▶ Exercise instructions:
All of the records must be restated exactly, with every line complete.

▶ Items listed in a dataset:
-- Opening Marker --

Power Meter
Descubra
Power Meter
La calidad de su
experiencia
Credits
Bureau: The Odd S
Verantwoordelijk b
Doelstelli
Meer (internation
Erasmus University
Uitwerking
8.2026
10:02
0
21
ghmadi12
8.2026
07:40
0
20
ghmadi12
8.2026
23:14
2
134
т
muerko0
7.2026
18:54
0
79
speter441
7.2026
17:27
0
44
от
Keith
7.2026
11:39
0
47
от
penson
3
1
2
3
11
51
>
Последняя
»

-- Closing Marker --

▶ Your solution:
Power Meter
Descubra
Power Meter
La calidad de su
experiencia
Credits
Bureau: The Odd S
Verantwoordelijk b
Doelstelli
Meer (internation
Erasmus University
Uitwerking
8.2026
10:02
0
21
ghmadi12
8.2026
07:40
0
20
ghmadi12
8.2026
23:14
2
134
т
muerko0
7.2026
18:54
0
79
speter441
7.2026
17:27
0
44
от
Keith
7.2026
11:39
0
47
от
penson
3
1
2
3
11
51
>
Последняя
»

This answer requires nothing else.